→ Exercise instructions: For this exercise, return exactly the lines of the material below that begin at the one with "196.576 91.181 180))" and stop after the one with "(at 135.118 118.359))".

→ Dataset records:
——

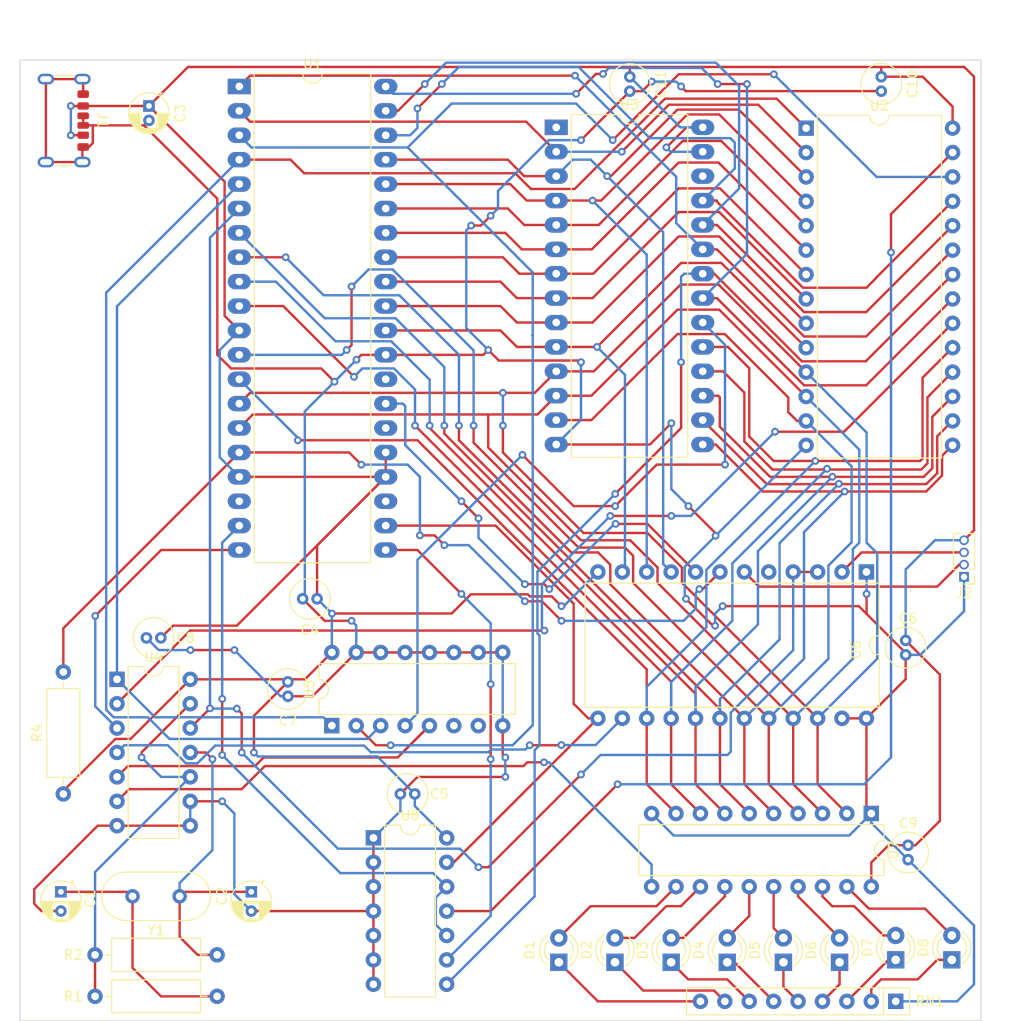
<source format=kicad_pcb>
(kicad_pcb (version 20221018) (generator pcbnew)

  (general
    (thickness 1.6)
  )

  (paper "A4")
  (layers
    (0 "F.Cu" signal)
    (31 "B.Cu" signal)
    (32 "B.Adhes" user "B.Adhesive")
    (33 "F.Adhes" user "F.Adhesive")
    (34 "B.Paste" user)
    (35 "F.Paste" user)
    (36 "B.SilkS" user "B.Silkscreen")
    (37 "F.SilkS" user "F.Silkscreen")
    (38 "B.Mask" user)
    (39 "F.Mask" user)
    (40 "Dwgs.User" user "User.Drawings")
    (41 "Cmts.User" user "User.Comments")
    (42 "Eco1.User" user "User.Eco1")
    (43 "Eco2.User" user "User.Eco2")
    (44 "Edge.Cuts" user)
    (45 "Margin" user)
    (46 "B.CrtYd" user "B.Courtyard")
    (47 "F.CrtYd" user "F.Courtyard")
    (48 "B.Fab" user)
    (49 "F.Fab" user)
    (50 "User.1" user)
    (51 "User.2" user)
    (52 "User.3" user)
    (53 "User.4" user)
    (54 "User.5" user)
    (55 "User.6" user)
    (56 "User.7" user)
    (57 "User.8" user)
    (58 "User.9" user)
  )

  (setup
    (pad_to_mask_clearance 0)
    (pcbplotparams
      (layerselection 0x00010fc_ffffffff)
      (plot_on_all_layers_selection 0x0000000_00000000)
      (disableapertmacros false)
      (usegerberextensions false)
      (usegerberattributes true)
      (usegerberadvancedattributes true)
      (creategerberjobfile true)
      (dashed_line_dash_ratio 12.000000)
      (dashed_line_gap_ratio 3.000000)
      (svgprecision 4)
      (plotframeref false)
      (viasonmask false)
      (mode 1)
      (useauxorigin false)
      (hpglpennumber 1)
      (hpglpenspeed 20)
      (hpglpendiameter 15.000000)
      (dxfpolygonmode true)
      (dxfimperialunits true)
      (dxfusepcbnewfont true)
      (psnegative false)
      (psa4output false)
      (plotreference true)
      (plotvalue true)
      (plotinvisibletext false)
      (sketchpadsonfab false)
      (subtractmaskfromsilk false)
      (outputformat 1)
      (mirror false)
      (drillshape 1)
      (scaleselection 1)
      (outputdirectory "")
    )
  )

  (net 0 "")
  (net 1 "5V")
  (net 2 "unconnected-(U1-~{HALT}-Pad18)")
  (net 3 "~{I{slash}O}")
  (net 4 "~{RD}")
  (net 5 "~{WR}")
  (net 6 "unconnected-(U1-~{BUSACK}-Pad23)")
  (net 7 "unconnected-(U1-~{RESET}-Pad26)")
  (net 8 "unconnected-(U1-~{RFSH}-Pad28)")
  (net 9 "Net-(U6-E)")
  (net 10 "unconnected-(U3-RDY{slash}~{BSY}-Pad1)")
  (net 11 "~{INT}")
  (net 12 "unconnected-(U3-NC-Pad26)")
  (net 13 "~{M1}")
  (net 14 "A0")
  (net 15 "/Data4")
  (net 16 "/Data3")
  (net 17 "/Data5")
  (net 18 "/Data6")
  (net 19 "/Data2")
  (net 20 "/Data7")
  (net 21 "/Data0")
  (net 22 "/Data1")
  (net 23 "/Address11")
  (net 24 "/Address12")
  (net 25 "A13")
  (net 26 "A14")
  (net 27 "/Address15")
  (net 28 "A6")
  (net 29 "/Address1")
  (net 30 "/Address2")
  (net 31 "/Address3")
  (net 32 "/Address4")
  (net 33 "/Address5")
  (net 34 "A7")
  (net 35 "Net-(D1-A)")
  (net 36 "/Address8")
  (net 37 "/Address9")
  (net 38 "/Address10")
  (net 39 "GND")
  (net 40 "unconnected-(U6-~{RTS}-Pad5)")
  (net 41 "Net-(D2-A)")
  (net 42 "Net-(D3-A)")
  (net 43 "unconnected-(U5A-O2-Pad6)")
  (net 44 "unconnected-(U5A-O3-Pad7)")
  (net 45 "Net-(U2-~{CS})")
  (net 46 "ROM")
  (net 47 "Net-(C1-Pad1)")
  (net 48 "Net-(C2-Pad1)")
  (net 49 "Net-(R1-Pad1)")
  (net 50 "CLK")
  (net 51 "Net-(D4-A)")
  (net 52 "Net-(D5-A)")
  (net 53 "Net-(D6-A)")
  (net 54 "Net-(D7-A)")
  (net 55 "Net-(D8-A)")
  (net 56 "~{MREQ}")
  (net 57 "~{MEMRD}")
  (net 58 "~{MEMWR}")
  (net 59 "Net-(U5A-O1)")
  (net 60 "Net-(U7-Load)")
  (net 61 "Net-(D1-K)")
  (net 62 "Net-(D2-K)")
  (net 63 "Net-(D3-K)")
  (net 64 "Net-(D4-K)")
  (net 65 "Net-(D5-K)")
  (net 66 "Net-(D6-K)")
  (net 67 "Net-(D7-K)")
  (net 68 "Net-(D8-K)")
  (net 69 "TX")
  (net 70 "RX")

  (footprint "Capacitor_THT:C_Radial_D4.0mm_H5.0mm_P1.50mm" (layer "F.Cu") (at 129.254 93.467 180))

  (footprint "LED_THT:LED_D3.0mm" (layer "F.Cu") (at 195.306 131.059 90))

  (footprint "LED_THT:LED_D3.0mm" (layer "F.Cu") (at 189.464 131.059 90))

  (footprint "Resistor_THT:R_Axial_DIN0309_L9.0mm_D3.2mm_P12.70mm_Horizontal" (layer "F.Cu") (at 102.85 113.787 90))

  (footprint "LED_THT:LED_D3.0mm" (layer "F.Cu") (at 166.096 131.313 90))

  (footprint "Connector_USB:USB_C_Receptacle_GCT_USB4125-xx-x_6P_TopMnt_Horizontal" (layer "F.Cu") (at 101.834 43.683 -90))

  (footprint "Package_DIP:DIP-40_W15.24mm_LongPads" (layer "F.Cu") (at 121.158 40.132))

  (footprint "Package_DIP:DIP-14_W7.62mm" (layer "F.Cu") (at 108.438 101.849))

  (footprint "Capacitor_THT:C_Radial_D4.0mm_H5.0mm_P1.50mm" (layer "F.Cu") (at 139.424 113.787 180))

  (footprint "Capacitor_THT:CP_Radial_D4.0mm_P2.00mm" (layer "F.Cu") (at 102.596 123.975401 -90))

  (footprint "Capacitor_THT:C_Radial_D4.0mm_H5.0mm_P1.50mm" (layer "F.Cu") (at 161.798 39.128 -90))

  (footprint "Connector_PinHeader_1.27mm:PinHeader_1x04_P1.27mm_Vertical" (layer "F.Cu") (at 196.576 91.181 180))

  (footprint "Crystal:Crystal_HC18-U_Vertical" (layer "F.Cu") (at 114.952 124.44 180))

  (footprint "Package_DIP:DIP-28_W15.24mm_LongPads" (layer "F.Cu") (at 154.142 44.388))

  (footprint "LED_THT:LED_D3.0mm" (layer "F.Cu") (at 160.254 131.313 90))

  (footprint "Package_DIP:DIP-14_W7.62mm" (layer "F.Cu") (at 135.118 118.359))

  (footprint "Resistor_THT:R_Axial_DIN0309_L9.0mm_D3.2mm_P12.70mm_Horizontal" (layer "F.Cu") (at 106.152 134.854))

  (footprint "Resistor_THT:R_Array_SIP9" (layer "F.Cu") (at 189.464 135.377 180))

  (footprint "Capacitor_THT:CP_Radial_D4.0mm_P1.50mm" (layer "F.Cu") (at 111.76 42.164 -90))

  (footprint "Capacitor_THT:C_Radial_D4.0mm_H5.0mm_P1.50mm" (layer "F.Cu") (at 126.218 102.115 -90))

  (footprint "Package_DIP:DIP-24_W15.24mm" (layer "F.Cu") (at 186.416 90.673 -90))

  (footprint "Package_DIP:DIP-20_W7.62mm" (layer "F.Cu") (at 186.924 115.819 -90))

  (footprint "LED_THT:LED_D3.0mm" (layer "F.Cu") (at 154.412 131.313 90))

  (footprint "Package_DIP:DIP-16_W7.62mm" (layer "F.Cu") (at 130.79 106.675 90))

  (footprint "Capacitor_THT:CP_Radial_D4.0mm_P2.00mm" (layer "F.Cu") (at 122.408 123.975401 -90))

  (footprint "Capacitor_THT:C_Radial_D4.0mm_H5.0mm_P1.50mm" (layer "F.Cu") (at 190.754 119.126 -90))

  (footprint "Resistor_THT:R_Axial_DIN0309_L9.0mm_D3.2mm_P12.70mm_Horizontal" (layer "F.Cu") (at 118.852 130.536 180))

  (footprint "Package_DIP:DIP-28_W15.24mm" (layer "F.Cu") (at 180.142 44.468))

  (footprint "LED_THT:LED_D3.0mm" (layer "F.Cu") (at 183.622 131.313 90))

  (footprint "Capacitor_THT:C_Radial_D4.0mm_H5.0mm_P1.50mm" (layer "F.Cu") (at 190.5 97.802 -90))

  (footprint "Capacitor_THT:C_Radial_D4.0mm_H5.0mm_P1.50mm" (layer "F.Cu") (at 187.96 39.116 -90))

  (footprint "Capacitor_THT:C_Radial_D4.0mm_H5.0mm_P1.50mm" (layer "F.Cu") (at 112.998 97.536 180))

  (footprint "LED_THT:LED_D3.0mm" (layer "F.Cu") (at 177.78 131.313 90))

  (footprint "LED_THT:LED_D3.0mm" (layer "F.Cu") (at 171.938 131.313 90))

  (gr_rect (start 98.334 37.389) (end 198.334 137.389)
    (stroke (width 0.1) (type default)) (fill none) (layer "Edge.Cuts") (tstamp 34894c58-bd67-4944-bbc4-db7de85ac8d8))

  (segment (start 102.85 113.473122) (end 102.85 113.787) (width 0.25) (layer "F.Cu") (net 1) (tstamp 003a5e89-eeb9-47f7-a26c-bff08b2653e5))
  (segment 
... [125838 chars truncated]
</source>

——

→ Response below:
  (footprint "Connector_PinHeader_1.27mm:PinHeader_1x04_P1.27mm_Vertical" (layer "F.Cu") (at 196.576 91.181 180))

  (footprint "Crystal:Crystal_HC18-U_Vertical" (layer "F.Cu") (at 114.952 124.44 180))

  (footprint "Package_DIP:DIP-28_W15.24mm_LongPads" (layer "F.Cu") (at 154.142 44.388))

  (footprint "LED_THT:LED_D3.0mm" (layer "F.Cu") (at 160.254 131.313 90))

  (footprint "Package_DIP:DIP-14_W7.62mm" (layer "F.Cu") (at 135.118 118.359))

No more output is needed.